By Michael Smith
It will take the U.S. Department of Energy at least eight years to downblend 1 metric ton of defense plutonium, far short of the two years demanded by S.C. Attorney General Alan Wilson, according to court records filed Aug. 11.
“Plutonium downblending is currently funded at a rate that would remove one metric ton from South Carolina by the end of fiscal year 2025,” court records state.
Henry Allen Gunter, a plutonium program manager for the DOE, made the statement in a declaration filed as part of the ongoing lawsuit over MOX, the mixed oxide fuel fabrication facility at the Savannah River Site in Aiken County.
The affidavit was filed after a federal judge ordered the DOE to develop a statement explaining how it would remove 1 metric ton of defense plutonium from SRS
Judge J. Michelle Childs issued the order amid delays from the DOE in developing the statement.
Childs previously ruled 1 metric ton of plutonium per year must be removed from SRS because MOX isn’t finished. MOX is about 75 percent finished and would convert defense plutonium into fuel for commercial reactors.
But in making the argument for why defense plutonium can’t be easily downblended and shipped, Gunter’s affidavit apparently also infers downblending is a considerably slower method of disposing defense plutonium than MOX.

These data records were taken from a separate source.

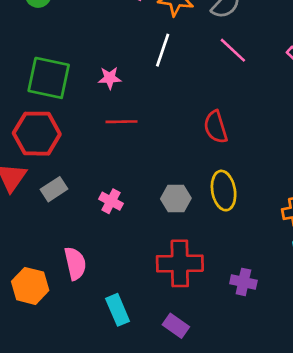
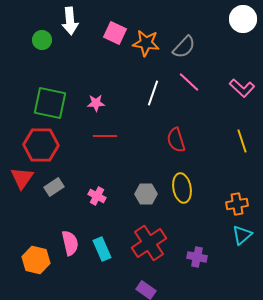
white line: (163, 50) -> (153, 93), moved
red cross: (180, 263) -> (149, 243), turned -32
cyan rectangle: (118, 310) -> (102, 249), moved

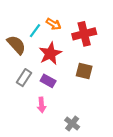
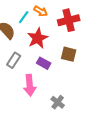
purple rectangle: (48, 81) -> (44, 63), moved
pink arrow: (42, 105) -> (30, 85), size x1.5

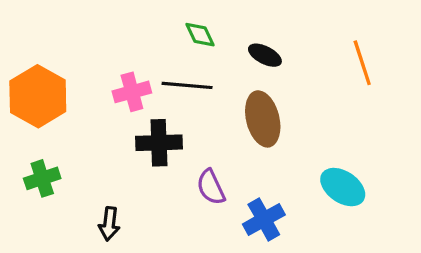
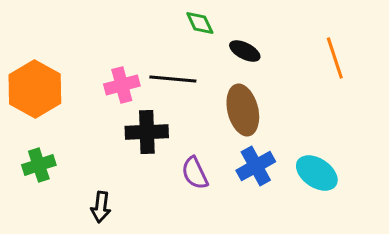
green diamond: (200, 35) -> (200, 23), moved
blue cross: (264, 219) -> (256, 166), moved

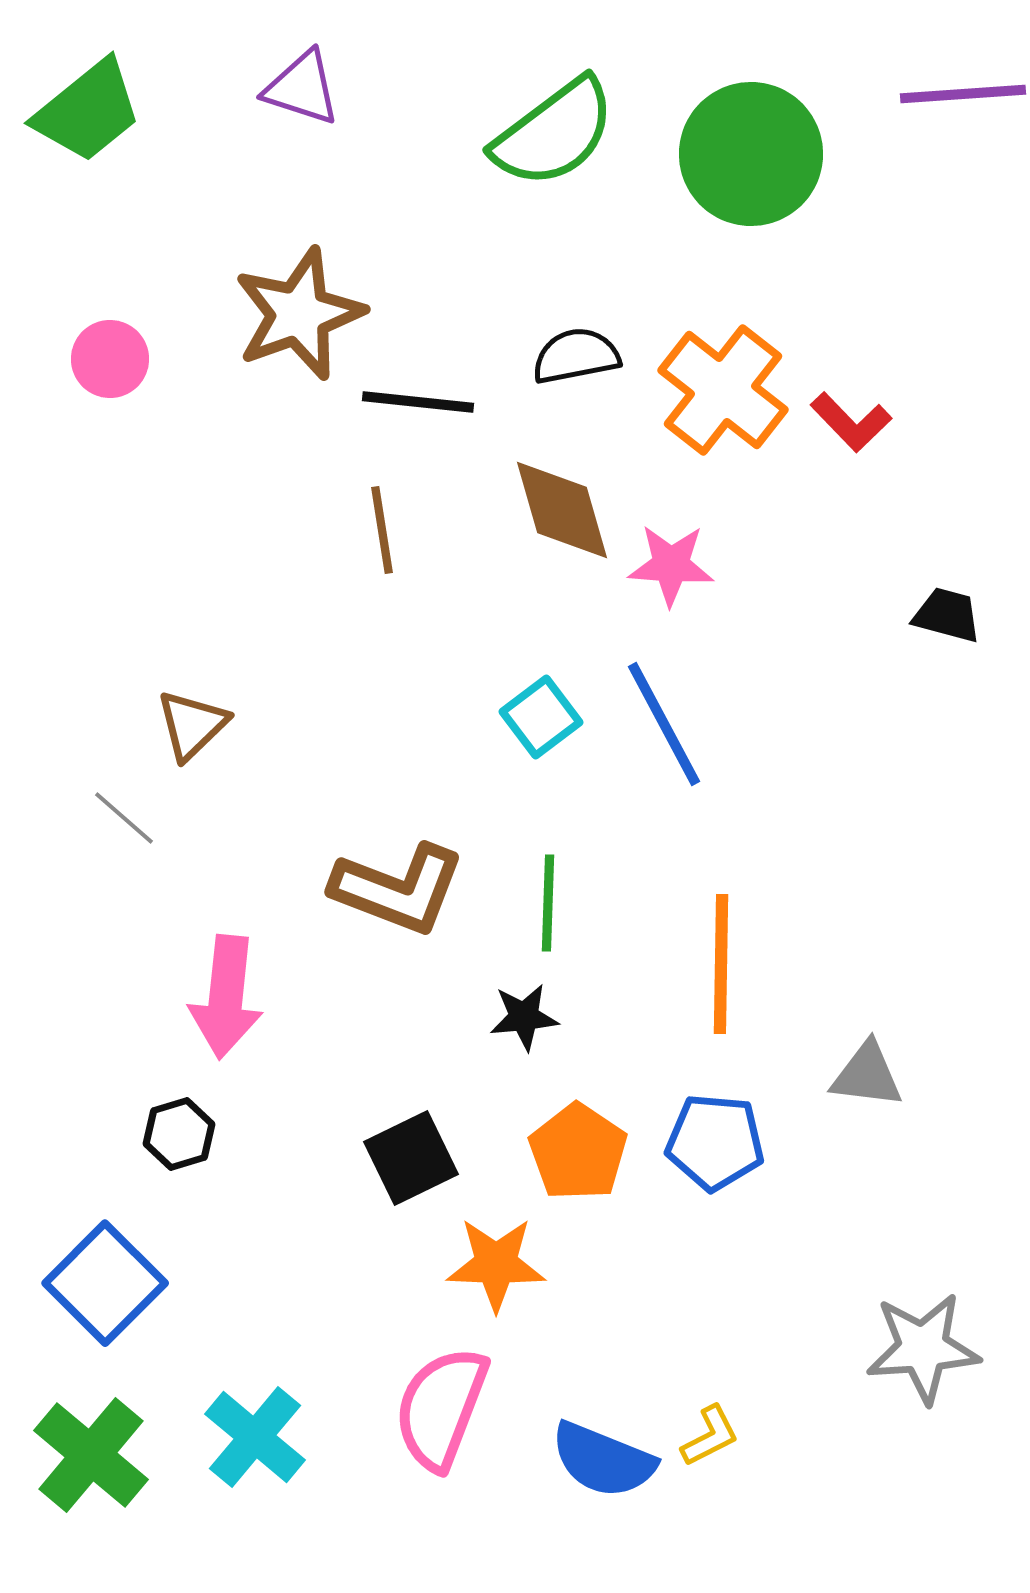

MOX is years behind schedule and billions of dollars over budget, making it a popular target for some federal lawmakers and President Donald Trump, who say downblending is cheaper.
Despite delays, the MOX project is scheduled for completion sometime in 2029, according to contractor estimates. Even conservative federal estimates place completion in the 2040s.
Gunter, the DOE employee, said in court records there’s no way 1 metric ton of defense plutonium can be removed from SRS within two years.
“South Carolina’s proposal … for one metric ton to be removed within two years, or any date sooner than DOE’s projected date of FY 2025 is not feasible or safe,” the filing states.
A U.S. nuclear deal with Russia called for each side to dispose of 34 metric tons. It would take 272 years to ship 34 metric tons at the pace mapped out in court documents.
Russia has since suspended participation in the accord, citing delays in MOX.